WHAT YOU SHOULD DO:
Quote the entries below from the line with "Jetzt unverbindlich anfragen &" through the line with "26 junio, 2026", both ends included, and only those lines.

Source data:
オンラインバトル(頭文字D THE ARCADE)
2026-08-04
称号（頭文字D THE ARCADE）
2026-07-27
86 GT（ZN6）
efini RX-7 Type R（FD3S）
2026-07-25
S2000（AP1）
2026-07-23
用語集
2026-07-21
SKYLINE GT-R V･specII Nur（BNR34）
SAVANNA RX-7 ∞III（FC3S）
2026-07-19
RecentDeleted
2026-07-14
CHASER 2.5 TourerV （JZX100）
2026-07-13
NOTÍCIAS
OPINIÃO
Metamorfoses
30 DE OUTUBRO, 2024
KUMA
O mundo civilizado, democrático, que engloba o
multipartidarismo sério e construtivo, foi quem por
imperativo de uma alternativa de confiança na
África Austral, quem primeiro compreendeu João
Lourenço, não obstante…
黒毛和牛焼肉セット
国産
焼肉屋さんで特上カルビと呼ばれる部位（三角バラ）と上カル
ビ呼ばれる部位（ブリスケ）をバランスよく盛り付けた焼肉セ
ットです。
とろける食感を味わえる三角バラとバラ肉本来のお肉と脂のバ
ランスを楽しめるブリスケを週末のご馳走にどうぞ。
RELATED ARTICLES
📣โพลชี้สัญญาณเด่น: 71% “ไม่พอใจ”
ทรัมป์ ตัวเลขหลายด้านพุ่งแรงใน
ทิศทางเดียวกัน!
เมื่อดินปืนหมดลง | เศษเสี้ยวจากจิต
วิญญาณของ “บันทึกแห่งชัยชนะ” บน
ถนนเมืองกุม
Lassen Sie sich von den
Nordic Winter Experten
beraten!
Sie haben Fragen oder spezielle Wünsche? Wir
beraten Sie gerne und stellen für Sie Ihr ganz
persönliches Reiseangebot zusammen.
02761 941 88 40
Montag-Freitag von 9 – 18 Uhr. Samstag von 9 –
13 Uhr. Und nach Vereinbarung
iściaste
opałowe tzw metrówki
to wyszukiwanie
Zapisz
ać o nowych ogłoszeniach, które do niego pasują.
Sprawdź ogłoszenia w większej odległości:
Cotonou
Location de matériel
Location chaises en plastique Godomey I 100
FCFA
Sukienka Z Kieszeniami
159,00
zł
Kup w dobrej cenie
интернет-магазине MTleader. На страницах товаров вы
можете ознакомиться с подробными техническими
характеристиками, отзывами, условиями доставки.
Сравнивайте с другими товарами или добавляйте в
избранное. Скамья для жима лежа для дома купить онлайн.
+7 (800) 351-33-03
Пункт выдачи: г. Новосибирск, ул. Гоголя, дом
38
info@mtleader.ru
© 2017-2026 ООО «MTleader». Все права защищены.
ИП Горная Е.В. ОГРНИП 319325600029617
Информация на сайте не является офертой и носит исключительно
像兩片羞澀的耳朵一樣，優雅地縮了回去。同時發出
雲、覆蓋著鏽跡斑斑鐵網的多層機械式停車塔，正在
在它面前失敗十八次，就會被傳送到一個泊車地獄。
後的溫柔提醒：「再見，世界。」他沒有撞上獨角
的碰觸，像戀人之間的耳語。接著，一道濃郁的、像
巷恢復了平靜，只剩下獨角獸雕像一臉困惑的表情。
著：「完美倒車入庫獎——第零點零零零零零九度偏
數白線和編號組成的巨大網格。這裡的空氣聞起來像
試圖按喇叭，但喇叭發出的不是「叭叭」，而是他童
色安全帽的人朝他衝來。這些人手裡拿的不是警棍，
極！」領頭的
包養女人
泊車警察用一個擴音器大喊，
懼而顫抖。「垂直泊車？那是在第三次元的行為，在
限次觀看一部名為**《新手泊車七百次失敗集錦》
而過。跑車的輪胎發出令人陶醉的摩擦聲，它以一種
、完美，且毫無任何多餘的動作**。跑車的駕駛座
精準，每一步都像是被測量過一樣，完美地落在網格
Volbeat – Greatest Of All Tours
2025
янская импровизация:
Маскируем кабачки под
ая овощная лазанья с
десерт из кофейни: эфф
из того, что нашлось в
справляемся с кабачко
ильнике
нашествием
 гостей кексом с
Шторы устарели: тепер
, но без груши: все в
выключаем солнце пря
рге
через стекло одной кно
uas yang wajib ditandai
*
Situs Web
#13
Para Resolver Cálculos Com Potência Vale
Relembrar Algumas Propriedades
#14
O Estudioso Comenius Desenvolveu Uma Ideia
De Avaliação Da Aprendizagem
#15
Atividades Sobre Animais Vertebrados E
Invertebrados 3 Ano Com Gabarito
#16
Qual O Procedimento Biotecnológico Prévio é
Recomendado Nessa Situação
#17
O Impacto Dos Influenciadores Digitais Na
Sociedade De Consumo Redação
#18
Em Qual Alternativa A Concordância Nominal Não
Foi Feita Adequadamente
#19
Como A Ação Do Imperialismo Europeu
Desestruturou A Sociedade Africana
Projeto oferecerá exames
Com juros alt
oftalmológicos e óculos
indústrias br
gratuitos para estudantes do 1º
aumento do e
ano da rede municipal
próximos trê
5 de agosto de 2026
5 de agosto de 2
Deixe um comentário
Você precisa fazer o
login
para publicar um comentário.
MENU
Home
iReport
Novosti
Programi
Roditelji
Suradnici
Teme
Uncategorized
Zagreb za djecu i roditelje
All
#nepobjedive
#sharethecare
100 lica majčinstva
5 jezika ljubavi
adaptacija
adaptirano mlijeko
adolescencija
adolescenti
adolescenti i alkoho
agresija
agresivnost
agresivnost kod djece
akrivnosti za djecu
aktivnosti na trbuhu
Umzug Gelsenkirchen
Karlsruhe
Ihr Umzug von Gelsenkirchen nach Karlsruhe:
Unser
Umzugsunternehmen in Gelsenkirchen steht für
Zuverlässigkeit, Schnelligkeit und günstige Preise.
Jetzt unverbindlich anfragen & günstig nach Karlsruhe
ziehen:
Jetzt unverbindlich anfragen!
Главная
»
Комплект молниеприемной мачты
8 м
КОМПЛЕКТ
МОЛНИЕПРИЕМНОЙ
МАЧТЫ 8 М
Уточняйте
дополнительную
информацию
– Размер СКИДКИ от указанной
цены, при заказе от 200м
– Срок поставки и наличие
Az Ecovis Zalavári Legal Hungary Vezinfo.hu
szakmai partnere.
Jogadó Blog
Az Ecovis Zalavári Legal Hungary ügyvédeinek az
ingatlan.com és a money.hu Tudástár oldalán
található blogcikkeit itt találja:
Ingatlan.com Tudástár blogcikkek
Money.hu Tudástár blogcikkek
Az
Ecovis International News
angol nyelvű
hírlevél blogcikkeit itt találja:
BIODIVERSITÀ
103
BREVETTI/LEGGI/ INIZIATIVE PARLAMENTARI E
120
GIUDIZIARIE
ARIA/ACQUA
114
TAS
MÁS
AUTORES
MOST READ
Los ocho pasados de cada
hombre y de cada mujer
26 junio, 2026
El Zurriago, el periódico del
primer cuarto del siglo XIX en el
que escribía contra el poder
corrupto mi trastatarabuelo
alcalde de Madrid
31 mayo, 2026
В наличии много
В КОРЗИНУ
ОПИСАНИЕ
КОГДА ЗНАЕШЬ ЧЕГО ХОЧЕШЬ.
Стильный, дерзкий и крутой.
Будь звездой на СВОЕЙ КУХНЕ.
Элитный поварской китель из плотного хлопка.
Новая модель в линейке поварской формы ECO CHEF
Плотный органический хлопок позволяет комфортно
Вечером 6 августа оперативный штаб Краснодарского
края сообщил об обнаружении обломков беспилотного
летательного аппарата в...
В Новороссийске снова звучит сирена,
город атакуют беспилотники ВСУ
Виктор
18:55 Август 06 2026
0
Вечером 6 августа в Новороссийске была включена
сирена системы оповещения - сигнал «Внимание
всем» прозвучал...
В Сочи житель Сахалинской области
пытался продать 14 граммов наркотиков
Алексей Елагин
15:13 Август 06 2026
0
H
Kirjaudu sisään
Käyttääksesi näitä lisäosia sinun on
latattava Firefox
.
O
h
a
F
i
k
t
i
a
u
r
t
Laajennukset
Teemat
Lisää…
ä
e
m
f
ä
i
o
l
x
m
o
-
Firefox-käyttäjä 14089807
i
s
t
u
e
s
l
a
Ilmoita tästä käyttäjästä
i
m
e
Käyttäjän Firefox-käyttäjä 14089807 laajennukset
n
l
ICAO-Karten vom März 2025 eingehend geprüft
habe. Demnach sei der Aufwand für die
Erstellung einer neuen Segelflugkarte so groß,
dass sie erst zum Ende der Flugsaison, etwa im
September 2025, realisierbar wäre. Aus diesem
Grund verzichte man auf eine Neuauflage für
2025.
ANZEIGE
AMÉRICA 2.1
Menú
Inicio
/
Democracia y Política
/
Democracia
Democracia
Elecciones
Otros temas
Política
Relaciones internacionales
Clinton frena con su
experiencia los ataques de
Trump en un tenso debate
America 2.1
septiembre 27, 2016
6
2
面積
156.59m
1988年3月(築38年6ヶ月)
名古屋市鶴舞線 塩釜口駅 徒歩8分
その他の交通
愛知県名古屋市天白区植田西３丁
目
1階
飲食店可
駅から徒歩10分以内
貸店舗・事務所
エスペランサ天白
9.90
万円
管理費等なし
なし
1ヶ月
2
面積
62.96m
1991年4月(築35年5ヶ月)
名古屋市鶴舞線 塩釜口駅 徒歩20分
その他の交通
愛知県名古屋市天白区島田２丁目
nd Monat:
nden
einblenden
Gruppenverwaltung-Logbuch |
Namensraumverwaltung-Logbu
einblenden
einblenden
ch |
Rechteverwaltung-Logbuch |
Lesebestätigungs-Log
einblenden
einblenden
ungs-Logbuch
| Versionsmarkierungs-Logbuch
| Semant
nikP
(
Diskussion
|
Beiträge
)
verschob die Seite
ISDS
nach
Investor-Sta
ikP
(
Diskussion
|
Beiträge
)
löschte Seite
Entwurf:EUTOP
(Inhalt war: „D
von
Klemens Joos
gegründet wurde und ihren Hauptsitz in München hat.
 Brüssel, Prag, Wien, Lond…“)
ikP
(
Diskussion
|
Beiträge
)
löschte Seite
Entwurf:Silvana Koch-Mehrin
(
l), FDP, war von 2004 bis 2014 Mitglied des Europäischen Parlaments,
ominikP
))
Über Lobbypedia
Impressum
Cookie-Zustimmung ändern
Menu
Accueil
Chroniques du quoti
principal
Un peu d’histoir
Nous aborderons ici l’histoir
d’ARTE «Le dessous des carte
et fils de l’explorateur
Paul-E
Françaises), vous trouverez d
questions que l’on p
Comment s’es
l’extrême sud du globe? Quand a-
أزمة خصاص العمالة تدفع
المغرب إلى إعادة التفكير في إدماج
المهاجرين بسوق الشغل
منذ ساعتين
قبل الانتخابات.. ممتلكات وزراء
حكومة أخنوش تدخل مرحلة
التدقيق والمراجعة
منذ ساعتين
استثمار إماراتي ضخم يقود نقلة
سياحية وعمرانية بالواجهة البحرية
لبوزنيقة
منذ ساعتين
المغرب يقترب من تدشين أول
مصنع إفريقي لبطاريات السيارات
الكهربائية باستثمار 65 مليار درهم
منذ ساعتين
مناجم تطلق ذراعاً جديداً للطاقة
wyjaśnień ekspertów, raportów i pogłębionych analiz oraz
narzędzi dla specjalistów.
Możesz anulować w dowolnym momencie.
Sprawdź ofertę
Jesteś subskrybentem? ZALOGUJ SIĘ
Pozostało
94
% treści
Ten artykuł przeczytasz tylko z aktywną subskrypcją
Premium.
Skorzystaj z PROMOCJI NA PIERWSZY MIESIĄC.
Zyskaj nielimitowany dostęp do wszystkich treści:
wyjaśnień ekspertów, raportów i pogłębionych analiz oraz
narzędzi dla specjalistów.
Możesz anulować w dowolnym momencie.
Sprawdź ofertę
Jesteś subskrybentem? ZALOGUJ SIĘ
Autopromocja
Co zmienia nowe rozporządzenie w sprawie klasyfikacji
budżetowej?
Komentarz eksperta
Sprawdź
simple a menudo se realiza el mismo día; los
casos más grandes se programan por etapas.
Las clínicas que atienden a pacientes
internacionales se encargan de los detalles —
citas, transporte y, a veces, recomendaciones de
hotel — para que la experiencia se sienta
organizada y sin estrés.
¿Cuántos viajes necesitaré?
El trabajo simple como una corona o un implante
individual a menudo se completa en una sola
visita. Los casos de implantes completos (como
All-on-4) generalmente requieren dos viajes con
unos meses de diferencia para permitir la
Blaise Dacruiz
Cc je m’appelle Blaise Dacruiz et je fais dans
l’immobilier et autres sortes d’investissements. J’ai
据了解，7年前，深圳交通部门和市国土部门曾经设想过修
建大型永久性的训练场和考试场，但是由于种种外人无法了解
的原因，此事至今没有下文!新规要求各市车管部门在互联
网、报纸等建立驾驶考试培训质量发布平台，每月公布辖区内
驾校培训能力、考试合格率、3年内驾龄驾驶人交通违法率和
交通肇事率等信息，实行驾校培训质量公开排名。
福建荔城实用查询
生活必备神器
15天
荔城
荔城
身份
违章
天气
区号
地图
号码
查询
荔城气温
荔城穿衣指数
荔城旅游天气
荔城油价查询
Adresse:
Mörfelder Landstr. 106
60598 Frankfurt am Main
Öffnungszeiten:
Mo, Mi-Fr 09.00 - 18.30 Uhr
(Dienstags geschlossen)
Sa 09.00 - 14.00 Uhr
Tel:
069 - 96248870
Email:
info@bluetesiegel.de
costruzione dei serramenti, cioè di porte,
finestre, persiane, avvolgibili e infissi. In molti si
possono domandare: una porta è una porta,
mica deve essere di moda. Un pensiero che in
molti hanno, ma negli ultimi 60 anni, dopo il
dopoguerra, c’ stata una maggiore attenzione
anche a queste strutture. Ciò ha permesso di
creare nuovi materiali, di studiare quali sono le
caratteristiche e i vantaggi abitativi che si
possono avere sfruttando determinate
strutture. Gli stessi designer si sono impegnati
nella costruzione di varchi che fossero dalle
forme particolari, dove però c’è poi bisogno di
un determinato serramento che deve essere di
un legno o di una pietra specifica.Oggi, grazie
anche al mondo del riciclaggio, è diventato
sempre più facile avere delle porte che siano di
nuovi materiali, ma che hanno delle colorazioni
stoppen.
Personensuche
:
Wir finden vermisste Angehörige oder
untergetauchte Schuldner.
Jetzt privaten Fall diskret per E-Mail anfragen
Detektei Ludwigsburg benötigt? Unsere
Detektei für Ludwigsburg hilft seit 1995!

OUTPUT OF THE TASK:
Jetzt unverbindlich anfragen & günstig nach Karlsruhe
ziehen:
Jetzt unverbindlich anfragen!
Главная
»
Комплект молниеприемной мачты
8 м
КОМПЛЕКТ
МОЛНИЕПРИЕМНОЙ
МАЧТЫ 8 М
Уточняйте
дополнительную
информацию
– Размер СКИДКИ от указанной
цены, при заказе от 200м
– Срок поставки и наличие
Az Ecovis Zalavári Legal Hungary Vezinfo.hu
szakmai partnere.
Jogadó Blog
Az Ecovis Zalavári Legal Hungary ügyvédeinek az
ingatlan.com és a money.hu Tudástár oldalán
található blogcikkeit itt találja:
Ingatlan.com Tudástár blogcikkek
Money.hu Tudástár blogcikkek
Az
Ecovis International News
angol nyelvű
hírlevél blogcikkeit itt találja:
BIODIVERSITÀ
103
BREVETTI/LEGGI/ INIZIATIVE PARLAMENTARI E
120
GIUDIZIARIE
ARIA/ACQUA
114
TAS
MÁS
AUTORES
MOST READ
Los ocho pasados de cada
hombre y de cada mujer
26 junio, 2026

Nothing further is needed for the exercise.